Please reproduce the listing word for word. Pictures stay out.

* **SOURCE MATERIAL**:
§
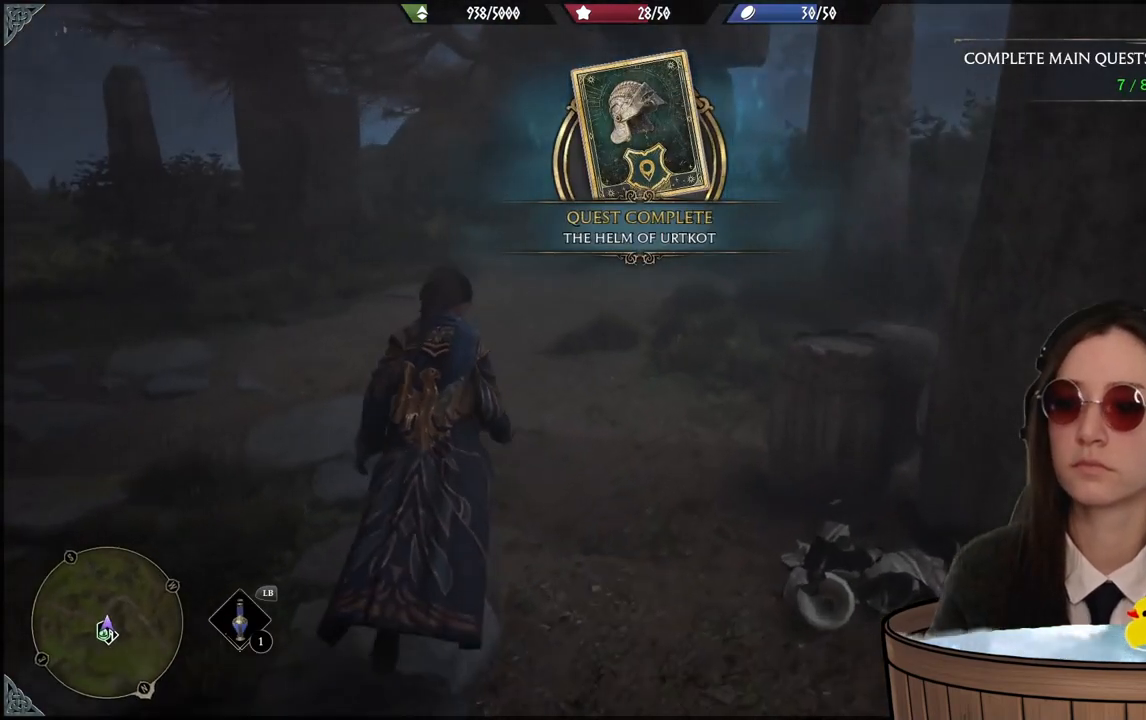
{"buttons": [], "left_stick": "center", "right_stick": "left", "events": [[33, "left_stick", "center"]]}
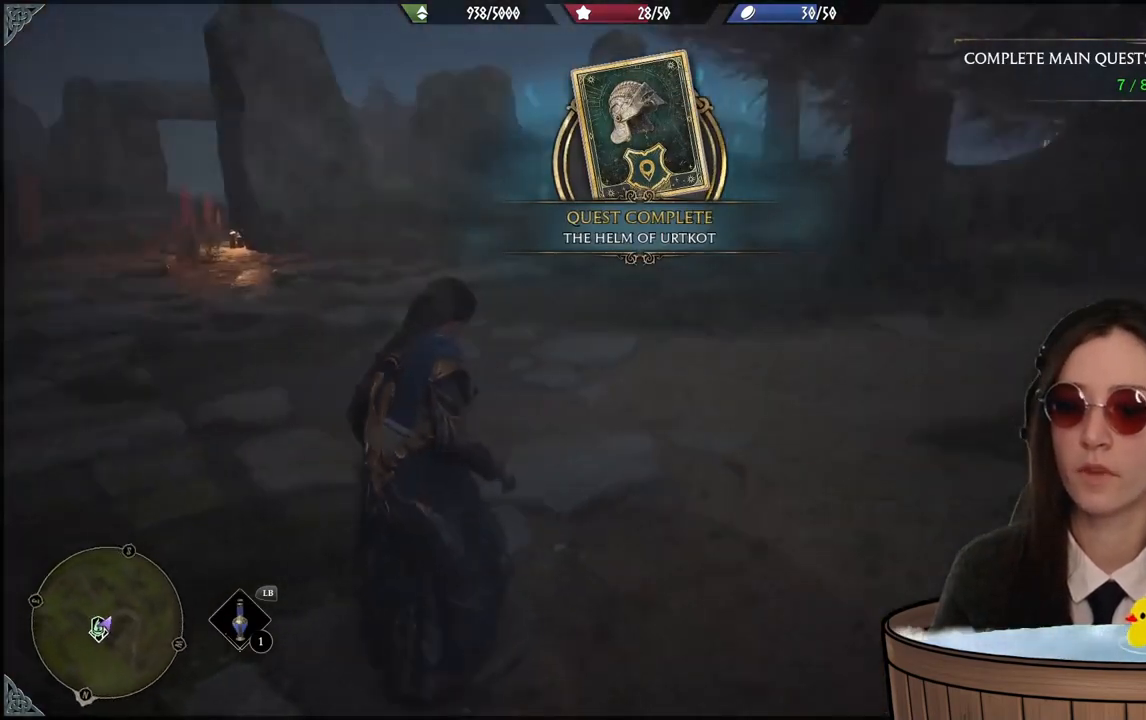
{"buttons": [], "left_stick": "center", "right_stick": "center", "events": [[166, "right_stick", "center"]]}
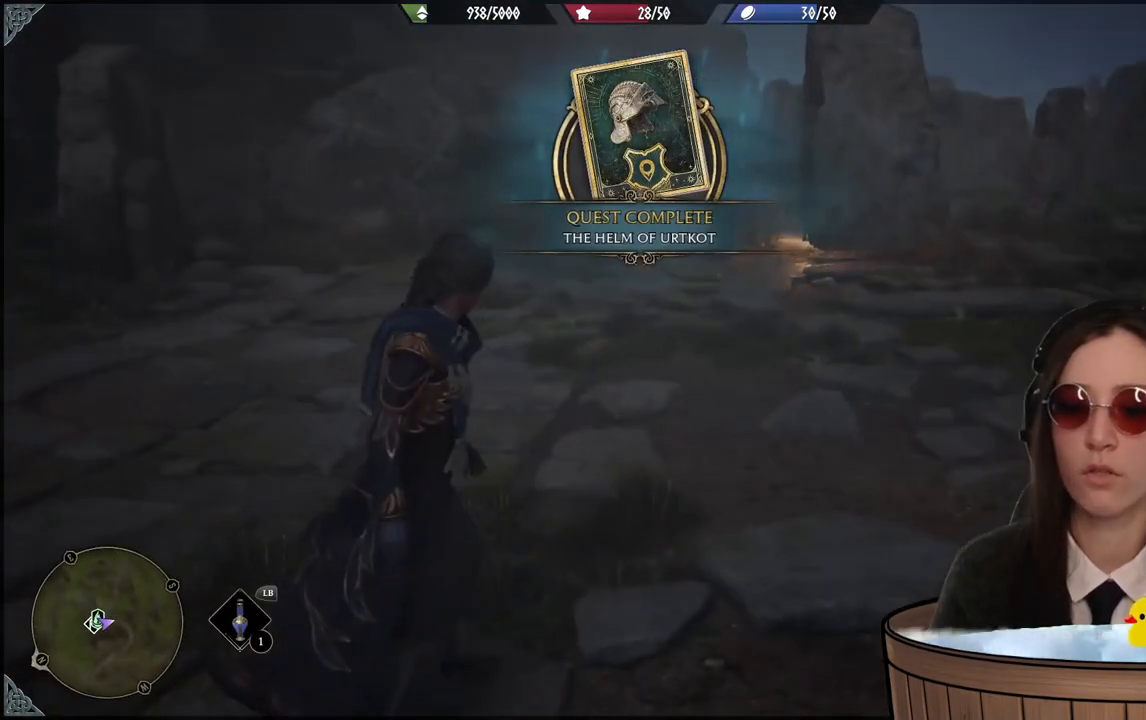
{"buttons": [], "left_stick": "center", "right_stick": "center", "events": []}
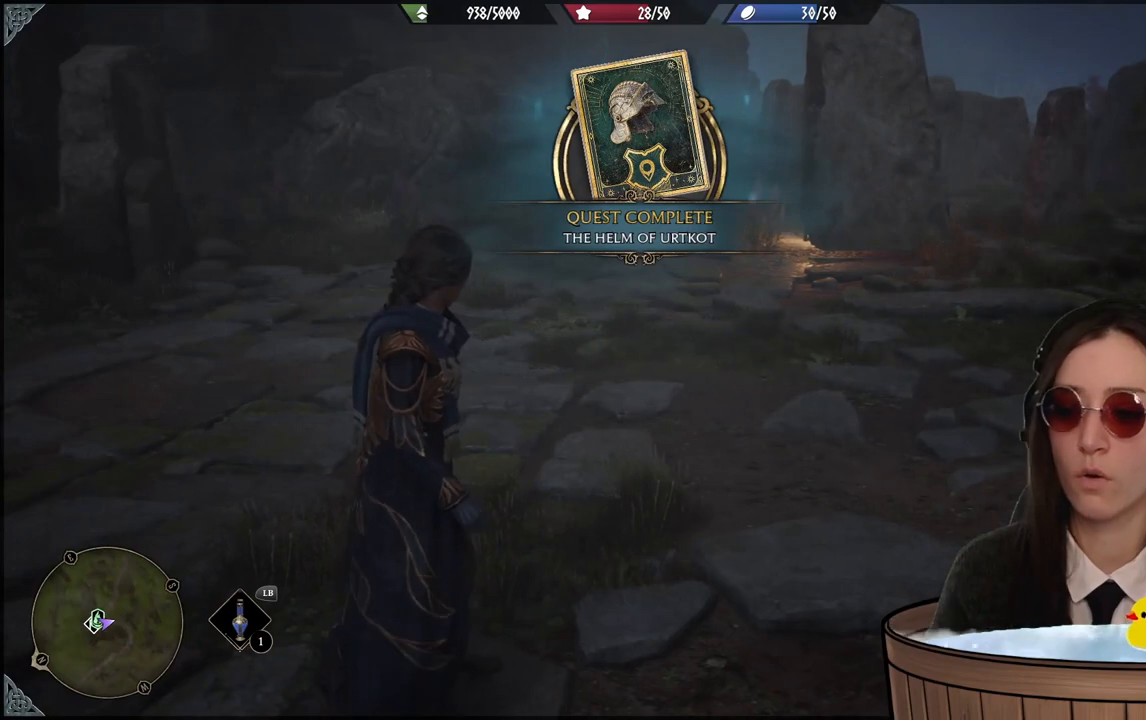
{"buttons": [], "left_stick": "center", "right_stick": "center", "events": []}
§
* **YOUR RESPONSE**:
{"buttons": [], "left_stick": "center", "right_stick": "left", "events": [[33, "left_stick", "center"]]}
{"buttons": [], "left_stick": "center", "right_stick": "center", "events": [[166, "right_stick", "center"]]}
{"buttons": [], "left_stick": "center", "right_stick": "center", "events": []}
{"buttons": [], "left_stick": "center", "right_stick": "center", "events": []}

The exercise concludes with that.